The Centre Wednesday told the Delhi High Court that it will introduce at “some point in time” a framework to regulate social media platforms, including de-platforming of users by them.
The Centre said the proposed framework would be prospective and therefore existing cases of suspension of social media accounts would have to be decided in terms of the existing regulations.
The statement was made by the central government counsel before Justice Yashwant Varma who was hearing a batch of petitions against the suspension of accounts of several social media users, including Twitter users.
“We have checked up in terms of your lordship’s (last) order. The amendment will take place at some point in time, we don’t really know (when). It will be prospective and (therefore) these cases will perhaps have to be decided (as per the existing scheme),” said advocate Kirtiman Singh, appearing for the Centre.

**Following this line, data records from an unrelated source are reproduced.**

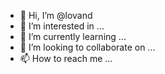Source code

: - 👋 Hi, I’m @lovand
- 👀 I’m interested in ...
- 🌱 I’m currently learning ...
- 💞️ I’m looking to collaborate on ...
- 📫 How to reach me ...

<!---
lovand/lovand is a ✨ special ✨ repository because its `README.md` (this file) appears on your GitHub profile.
You can click the Preview link to take a look at your changes.
--->
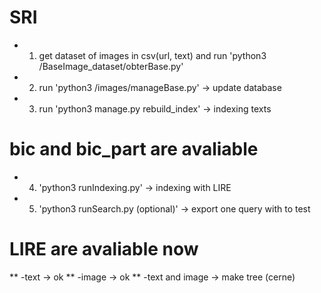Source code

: # SRI

* 1. get dataset of images in csv(url, text) and run 'python3 /BaseImage_dataset/obterBase.py'
* 2. run 'python3 /images/manageBase.py'         -> update database
* 3. run 'python3 manage.py rebuild_index'       -> indexing texts

# bic and bic_part are avaliable

* 4. 'python3 runIndexing.py'                    -> indexing with LIRE
* 5. 'python3 runSearch.py (optional)'           -> export one query with to test

# LIRE are avaliable now 

** -text           -> ok
** -image          -> ok
** -text and image -> make tree (cerne)
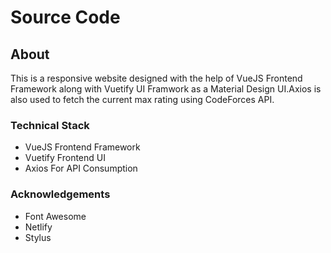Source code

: # Source Code

## About
This is a responsive website designed with the help of VueJS Frontend Framework along with Vuetify UI Framwork as a Material Design UI.Axios is also used to fetch the current max rating using CodeForces API.

### Technical Stack
- VueJS Frontend Framework
- Vuetify Frontend UI 
- Axios For API Consumption

### Acknowledgements
- Font Awesome
- Netlify
- Stylus
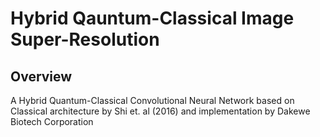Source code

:# Hybrid Qauntum-Classical Image Super-Resolution

## Overview

A Hybrid Quantum-Classical Convolutional Neural Network based on Classical architecture by Shi et. al (2016) and implementation by Dakewe Biotech Corporation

Granting further time to the Centre to apprise it of subsequent developments, the court deferred hearing on the petitions till December 19 while observing, “If the scope of the regulatory power that you (Centre) propose to invoke is known we will know what the contours of our jurisdiction are.”

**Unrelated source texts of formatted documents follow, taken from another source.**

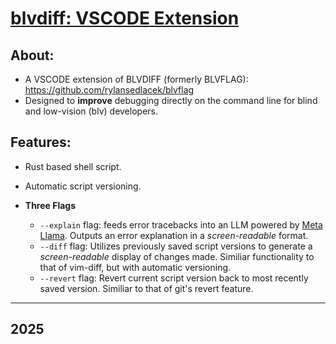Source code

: <h1><u>blvdiff: VSCODE Extension</u></h1>

<h2>About:</h2>

- A VSCODE extension of BLVDIFF (formerly BLVFLAG): https://github.com/rylansedlacek/blvflag
- Designed to <b>improve</b> debugging directly on the command line for blind and low-vision (blv) developers.


<h2>Features:</h2>

- Rust based shell script.
- Automatic script versioning.

- <b>Three Flags</b>

  - <code>--explain</code> flag: feeds error tracebacks into an LLM powered by <a href="https://www.llama.com/">Meta Llama</a>. Outputs an error explanation in a <i>screen-readable</i> format.
  - <code>--diff</code> flag: Utilizes previously saved script versions to generate a <i>screen-readable</i> display of changes made. Similiar functionality to that of vim-diff, but with automatic versioning.
  - <code>--revert</code> flag: Revert current script version back to most recently saved version. Similiar to that of git's revert feature.

---------------------------------------------------------------
<h2>2025</h2>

In August, the court had asked the Centre to state if it was contemplating any draft regulatory measures relating to social media platforms.
During the hearing, the court on Wednesday questioned why the existing grievances on suspension and deletion of social media accounts should not be dealt with in terms of the proposed framework and said it wanted to understand the impact of any new regime on the cases before it.
“Before we enter into judgement, we also want to understand if there is any regulatory mechanism that they are proposing to implement (and) whether that would have any impact on this batch,” the court said.
Several petitions concerning the deletion and suspension of social media users are pending adjudication in the high court.
The batch includes the petition by senior advocate Sanjay Hegde against the permanent suspension of his Twitter account for allegedly re-tweeting two posts.
In its affidavit filed in one of the cases against the suspension of a Twitter account, the Centre has said that an individual’s liberty and freedom cannot be “waylaid or jettisoned in the slipstream of social and technological advancement” and the social media platforms must respect the fundamental rights of the citizens and conform to the Constitution of India.
It has said that social media platforms should not take down the account itself or completely suspend it in all cases and complete de-platforming is against the spirit of Articles 14, 19, and 21 of the Constitution of India.
Stating that it is the custodian of the users’ fundamental rights in cyberspace, the Centre has said that a social media account can be suspended or de-platformed only in cases such as in the interest of the sovereignty, security, and integrity of India, friendly relations with foreign States or public order or pursuant to a court order or the content is grossly unlawful such as sexual abuse material, etc.